Il sesto dito
La clinica specializzata in trapianti a distanza aveva mantenuto la parola. Le aveva assicurato che il sesto dito della mano destra sarebbe spuntato verso le 16:45 del 21 aprile, in un pomeriggio che sembrava estate. Con alcune settimane di allenamenti giornalieri sarebbe stato mobile e prensile come le altre cinque dita. Un po’ mignolo, un po’ anulare, un arto fluido, senza identità, che avrebbe incluso nel suo curriculum di neolaureata in cerca della prima occupazione stabile. Dopo la tesi sui poeti uraniani, avrebbe annotato con orgoglio: “in possesso di sei dita”.

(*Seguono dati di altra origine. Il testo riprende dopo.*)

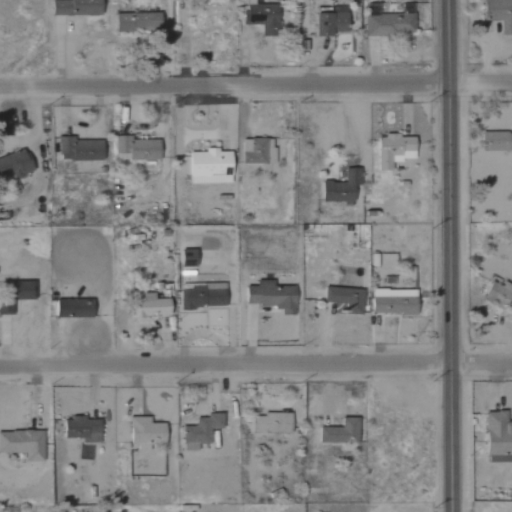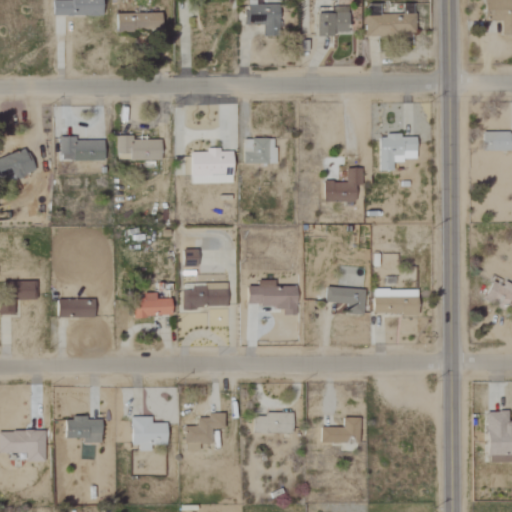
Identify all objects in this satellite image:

Era una ragazza volitiva e sveglia, desiderosa di farsi strada nella vita. Peccato per la sua inguaribile balbuzie. Temeva che il suo imbarazzante «se-se-sei di-di-dita» avrebbe annullato lo stupore per una nuova mano destra elegante e seducente. Unghie smaltate in rosso magenta, anelli vistosi e di pregio, un portamento regale, ma in pubblico, fin dall’infanzia, preferiva rimanere in silenzio. Aveva investito i suoi risparmi per quel prodigio ortopedico che avrebbe esibito al mondo. Un vero dito in più per scrivere, per grattarsi, per suonare meglio il pianoforte. Quel dito l’avrebbe resa una piccola donna desiderabile e speciale. Per certo, pensava che molti l’avrebbero ammirata, molte l’avrebbero imitata e persino invidiata.

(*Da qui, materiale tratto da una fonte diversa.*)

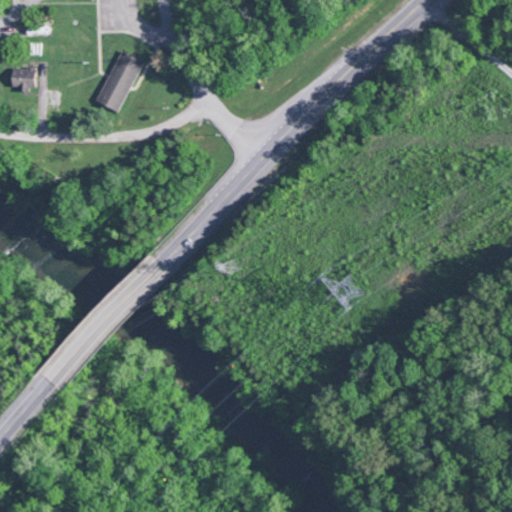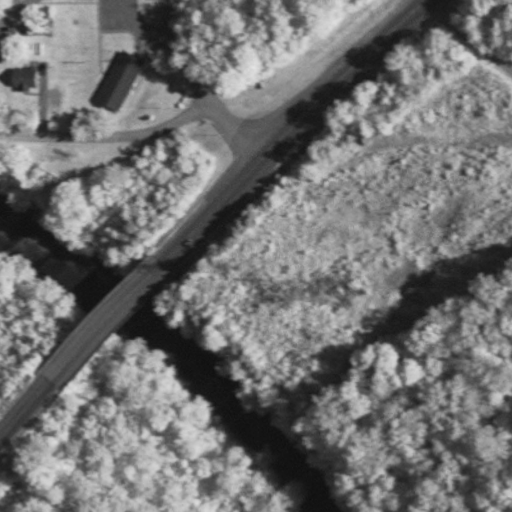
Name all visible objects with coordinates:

Quando fantasticava sul suo nuovo arto, immaginava sarebbe spuntato con l’indolenza del Serpente del faraone, l’esperimento chimico che da studentessa l’aveva incantata e che, di nascosto, aveva replicato in casa, ma senza l’effetto finale. Bicarbonato di sodio, zucchero, alcol e sabbia. Qualcosa non aveva funzionato. Si erano generati solo i vapori. Succedeva sempre così nella sua vita. Pianificava, organizzava, possedeva tutti gli elementi, ma questi non legavano tra loro. I suoi sentimenti non producevano alcuna reazione chimica nell’altro e rimanevano inerti come conglomerati cementizi o calcinacci.

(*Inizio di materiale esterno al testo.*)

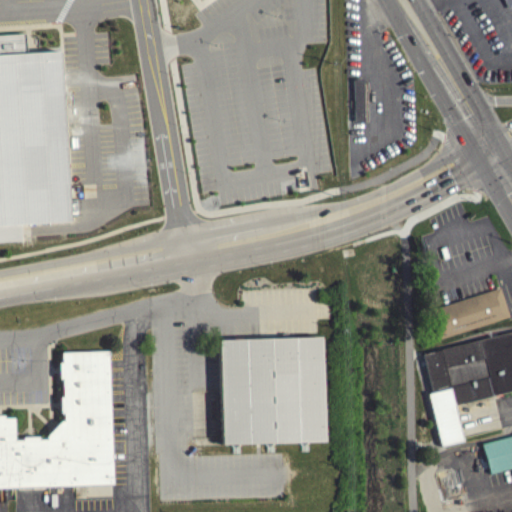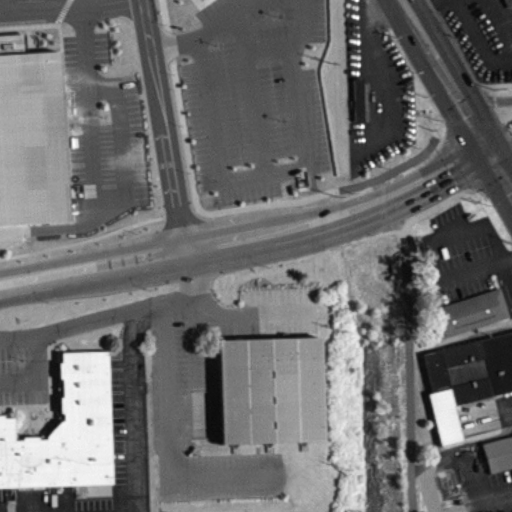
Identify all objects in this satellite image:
building: (508, 2)
road: (50, 5)
road: (6, 6)
road: (71, 8)
parking lot: (482, 35)
road: (462, 78)
parking lot: (377, 88)
road: (491, 98)
building: (355, 100)
building: (357, 104)
road: (446, 105)
parking lot: (94, 109)
traffic signals: (493, 131)
road: (164, 132)
building: (30, 138)
building: (29, 143)
traffic signals: (471, 144)
road: (509, 154)
traffic signals: (507, 156)
road: (509, 160)
road: (461, 164)
road: (398, 167)
traffic signals: (486, 169)
road: (193, 174)
road: (93, 194)
road: (436, 205)
road: (189, 210)
road: (264, 221)
road: (89, 237)
road: (429, 250)
road: (261, 252)
parking lot: (457, 254)
road: (511, 306)
building: (469, 311)
building: (468, 317)
road: (93, 325)
road: (408, 374)
building: (465, 377)
parking lot: (211, 383)
building: (465, 383)
building: (269, 389)
road: (414, 391)
building: (268, 395)
parking lot: (506, 407)
road: (510, 410)
road: (135, 413)
building: (66, 430)
building: (65, 436)
building: (498, 452)
building: (497, 456)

Quando il nuovo dito cominciò a svettare le sembrò di possedere un indesiderato corpo estraneo. Nei giorni successivi, lo nascondeva o l’osservava con disprezzo come un compagno di viaggio non gradito. Le sue strette di mano divennero sempre più molli e prive di vigore. I rivolti sul pianoforte generavano errori o accordi modali inesistenti. Sui vagoni della Linea 2, quando afferrava il mancorrente, nessuno la notava. «Che cosa te ne fai di un dito in più? Ne hai proprio bisogno?», esclamò a bruciapelo sua madre. Così, il 16 giugno, dopo un mese e ventisette giorni, alle 11:47 di una mattina che sembrava autunno, decise di ricontattare la clinica specializzata in trapianti a distanza. E per la prima volta, senza balbettare, domandò se quell’arto, non più desiderato, si potesse restituire.